* **Tarefa 1**
Liste todas as pessoas citadas pelo nome na notícia sobre a operação no Rio.
* **Tarefa 2**
Devolva o trecho da notícia sobre a operação no Rio que começa em "Segundo a coluna" e vai até "das 121 vítimas.", incluindo essas palavras.

* **Trecho da página**

____

Por Daniela Lima, do UOL – O governo do Rio de Janeiro dispensou o trabalho dos peritos da Polícia Federal na autópsia dos corpos dos 117 mortos em confronto com a polícia do Estado nos complexos do Alemão e da Penha, na capital fluminense. No total, 121 pessoas perderam a vida. Quatro policiais estão entre as vítimas. A operação entrou para a história como a mais letal do país.
O envio de 30 peritos federais foi anunciado pelo ministro Ricardo Lewandowski (Justiça) após um acerto prévio com o governador Cláudio Castro, na quinta-feira passada, dia 30. Na noite do mesmo dia, porém, a cúpula da Segurança do Rio informou o Ministério que a atuação da PF nessa frente não seria necessária.
Segundo a coluna apurou, em mensagem de texto, a Secretaria de Segurança do Rio disse que as equipes da Polícia Civil do Rio e do Ministério Público do Estado já tinham finalizado a necropsia dos corpos e que, por isso, governo do Estado e governo federal poderiam “avançar em outros assuntos”.
A afirmação, porém, não coincide com dados divulgados oficialmente por órgãos do Estado. No mesmo dia em que o secretário do Rio afirmou ter finalizado os trabalhos de autópsia, famílias de mortos na operação fizeram um protesto em frente ao Instituto Médico Legal (IML) do Rio cobrando a identificação e liberação dos corpos. Em nota, registrada por diversos veículos, o IML informou que, até ali, havia analisado 80 das 121 vítimas.

____

* **Listagem fornecida**
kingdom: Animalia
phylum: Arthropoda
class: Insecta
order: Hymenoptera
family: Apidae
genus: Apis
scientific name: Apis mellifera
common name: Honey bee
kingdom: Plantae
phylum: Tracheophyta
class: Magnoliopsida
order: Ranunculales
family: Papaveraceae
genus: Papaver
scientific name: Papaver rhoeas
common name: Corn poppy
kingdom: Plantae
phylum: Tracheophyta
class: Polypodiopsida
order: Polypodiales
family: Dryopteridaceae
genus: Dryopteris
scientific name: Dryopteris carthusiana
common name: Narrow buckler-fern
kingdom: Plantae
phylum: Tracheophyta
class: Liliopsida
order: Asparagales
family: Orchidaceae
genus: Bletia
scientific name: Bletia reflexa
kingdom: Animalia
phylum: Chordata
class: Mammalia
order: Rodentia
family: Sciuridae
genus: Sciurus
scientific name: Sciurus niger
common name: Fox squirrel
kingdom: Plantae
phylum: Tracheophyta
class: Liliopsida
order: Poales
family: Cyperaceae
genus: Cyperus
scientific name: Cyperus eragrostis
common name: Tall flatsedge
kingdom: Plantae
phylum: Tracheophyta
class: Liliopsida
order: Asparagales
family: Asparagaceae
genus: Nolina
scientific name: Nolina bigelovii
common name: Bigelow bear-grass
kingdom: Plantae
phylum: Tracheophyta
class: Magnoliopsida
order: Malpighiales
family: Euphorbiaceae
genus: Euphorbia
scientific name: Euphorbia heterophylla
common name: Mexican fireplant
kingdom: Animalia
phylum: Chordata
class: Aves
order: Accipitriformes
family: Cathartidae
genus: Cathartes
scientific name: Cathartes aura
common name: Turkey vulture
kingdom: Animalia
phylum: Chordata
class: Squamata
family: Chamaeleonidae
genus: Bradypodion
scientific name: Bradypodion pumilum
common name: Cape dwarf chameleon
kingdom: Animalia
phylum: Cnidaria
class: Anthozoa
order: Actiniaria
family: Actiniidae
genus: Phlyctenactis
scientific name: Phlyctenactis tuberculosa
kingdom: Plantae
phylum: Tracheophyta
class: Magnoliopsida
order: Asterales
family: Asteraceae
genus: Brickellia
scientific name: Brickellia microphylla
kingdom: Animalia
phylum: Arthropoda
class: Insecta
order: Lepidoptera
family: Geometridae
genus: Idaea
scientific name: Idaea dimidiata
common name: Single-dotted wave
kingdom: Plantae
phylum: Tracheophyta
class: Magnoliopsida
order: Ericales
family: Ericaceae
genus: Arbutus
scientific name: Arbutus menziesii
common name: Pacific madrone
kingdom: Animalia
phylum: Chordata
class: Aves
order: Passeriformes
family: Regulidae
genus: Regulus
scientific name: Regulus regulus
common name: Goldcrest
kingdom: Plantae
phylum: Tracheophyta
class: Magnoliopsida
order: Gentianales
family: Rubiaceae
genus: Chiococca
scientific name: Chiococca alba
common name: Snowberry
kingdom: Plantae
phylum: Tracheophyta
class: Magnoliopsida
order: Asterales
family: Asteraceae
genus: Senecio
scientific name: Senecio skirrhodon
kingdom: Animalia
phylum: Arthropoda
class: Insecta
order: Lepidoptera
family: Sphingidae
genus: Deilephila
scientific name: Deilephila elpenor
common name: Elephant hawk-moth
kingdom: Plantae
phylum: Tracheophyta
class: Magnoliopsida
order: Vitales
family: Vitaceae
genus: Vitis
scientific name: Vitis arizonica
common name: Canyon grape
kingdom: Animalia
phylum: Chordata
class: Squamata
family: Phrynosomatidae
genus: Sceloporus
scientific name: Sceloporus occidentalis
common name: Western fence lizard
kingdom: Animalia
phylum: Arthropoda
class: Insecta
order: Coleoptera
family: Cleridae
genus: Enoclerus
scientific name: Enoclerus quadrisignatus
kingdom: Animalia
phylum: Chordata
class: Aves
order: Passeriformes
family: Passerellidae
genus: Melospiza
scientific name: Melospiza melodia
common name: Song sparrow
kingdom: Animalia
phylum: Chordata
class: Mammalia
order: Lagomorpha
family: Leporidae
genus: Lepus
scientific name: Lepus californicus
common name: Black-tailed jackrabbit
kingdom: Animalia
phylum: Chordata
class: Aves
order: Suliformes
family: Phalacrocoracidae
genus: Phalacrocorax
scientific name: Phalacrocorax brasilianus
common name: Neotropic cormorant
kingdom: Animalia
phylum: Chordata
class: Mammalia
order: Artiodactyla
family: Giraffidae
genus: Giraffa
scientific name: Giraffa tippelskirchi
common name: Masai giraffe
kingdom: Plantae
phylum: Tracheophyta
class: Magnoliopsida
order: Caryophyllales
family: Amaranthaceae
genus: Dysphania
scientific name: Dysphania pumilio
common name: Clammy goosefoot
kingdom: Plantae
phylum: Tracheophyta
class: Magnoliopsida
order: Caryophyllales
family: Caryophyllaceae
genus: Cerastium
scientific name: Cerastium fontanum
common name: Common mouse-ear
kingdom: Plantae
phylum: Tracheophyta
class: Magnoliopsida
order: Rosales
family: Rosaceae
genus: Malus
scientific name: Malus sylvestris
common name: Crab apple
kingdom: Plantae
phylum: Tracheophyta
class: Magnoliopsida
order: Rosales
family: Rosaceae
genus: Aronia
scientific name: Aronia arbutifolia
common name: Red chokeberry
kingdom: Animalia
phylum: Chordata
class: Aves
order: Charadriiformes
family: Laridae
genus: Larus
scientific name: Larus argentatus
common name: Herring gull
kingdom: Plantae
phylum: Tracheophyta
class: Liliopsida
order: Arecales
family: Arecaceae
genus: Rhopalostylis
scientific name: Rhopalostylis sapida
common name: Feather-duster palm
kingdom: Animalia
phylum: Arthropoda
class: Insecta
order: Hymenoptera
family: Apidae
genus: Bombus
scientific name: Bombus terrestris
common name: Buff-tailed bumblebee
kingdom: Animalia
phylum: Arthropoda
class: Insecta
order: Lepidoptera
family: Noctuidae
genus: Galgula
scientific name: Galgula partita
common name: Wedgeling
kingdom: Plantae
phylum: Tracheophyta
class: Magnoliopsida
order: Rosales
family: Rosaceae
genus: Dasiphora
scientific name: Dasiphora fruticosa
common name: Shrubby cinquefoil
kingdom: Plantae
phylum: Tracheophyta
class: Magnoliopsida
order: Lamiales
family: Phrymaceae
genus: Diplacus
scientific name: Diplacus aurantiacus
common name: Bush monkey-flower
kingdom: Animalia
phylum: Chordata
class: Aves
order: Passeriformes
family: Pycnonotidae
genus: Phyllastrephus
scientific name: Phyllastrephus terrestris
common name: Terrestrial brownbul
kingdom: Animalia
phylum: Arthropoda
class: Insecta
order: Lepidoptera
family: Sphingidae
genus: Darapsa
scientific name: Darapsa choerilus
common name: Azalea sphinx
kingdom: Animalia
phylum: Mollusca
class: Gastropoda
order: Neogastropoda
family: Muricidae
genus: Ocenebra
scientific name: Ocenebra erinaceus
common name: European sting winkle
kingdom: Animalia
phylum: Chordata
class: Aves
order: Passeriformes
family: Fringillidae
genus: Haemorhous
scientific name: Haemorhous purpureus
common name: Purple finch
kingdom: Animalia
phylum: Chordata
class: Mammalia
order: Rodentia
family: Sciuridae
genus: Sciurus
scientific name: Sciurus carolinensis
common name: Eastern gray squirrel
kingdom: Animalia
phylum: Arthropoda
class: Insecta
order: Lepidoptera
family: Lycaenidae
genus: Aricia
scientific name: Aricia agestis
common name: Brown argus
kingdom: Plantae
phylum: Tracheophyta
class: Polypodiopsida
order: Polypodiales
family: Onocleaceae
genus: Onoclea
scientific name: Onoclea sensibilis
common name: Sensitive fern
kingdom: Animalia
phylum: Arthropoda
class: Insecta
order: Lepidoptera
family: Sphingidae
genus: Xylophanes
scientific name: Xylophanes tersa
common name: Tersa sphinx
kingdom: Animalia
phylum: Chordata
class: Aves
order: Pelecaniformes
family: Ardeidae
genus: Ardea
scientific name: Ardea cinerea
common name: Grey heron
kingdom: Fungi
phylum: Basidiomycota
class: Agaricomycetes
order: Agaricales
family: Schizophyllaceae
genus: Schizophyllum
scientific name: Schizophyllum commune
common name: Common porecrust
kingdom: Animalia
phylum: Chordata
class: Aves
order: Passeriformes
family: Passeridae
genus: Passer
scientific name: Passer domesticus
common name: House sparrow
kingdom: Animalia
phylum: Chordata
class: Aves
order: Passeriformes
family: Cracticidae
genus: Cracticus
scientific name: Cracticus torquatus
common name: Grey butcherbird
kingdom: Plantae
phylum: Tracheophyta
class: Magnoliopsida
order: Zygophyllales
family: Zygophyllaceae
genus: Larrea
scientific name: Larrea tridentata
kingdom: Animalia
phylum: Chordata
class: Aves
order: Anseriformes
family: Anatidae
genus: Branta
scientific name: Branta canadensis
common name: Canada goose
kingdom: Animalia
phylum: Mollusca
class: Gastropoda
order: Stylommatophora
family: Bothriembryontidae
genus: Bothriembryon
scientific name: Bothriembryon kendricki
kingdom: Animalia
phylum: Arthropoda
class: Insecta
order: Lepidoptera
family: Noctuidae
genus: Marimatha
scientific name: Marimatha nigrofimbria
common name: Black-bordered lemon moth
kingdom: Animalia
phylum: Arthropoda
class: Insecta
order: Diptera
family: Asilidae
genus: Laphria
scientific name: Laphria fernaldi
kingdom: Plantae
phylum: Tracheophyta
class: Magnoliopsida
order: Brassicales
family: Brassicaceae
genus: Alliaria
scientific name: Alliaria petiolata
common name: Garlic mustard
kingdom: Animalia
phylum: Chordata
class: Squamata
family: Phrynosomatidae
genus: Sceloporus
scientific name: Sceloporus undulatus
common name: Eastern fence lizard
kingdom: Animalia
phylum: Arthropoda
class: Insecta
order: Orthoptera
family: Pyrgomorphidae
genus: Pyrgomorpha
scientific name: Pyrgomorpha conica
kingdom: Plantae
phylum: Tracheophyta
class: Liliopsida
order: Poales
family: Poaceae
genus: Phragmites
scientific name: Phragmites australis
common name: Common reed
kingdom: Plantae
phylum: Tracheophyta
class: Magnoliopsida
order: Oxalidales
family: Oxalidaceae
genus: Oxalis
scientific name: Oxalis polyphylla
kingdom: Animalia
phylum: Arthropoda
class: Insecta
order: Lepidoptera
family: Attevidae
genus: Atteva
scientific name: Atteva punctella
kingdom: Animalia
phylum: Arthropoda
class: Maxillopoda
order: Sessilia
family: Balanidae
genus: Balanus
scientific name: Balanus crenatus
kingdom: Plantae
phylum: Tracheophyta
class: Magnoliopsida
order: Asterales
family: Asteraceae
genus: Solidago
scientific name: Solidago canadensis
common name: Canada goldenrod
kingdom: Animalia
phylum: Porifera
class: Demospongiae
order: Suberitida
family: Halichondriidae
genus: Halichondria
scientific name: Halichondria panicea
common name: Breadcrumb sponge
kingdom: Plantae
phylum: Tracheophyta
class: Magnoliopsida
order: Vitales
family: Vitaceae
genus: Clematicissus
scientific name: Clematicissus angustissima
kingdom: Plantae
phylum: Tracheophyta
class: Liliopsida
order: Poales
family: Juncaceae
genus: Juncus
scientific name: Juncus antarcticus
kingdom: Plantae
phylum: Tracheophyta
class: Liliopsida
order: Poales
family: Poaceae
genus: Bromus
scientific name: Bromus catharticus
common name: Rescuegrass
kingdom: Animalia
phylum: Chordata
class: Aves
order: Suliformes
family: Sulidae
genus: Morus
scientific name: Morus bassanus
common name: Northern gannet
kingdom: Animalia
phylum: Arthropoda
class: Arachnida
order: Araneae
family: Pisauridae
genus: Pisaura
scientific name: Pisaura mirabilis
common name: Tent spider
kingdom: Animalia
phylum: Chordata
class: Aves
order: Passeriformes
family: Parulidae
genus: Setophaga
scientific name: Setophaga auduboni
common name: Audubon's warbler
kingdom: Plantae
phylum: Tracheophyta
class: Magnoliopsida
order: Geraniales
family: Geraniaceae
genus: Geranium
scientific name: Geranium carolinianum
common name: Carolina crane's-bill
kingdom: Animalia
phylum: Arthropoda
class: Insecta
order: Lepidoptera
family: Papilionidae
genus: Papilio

____

* **Resposta 1**
Daniela Lima, Ricardo Lewandowski, Cláudio Castro

* **Resposta 2**
Segundo a coluna apurou, em mensagem de texto, a Secretaria de Segurança do Rio disse que as equipes da Polícia Civil do Rio e do Ministério Público do Estado já tinham finalizado a necropsia dos corpos e que, por isso, governo do Estado e governo federal poderiam “avançar em outros assuntos”.
A afirmação, porém, não coincide com dados divulgados oficialmente por órgãos do Estado. No mesmo dia em que o secretário do Rio afirmou ter finalizado os trabalhos de autópsia, famílias de mortos na operação fizeram um protesto em frente ao Instituto Médico Legal (IML) do Rio cobrando a identificação e liberação dos corpos. Em nota, registrada por diversos veículos, o IML informou que, até ali, havia analisado 80 das 121 vítimas.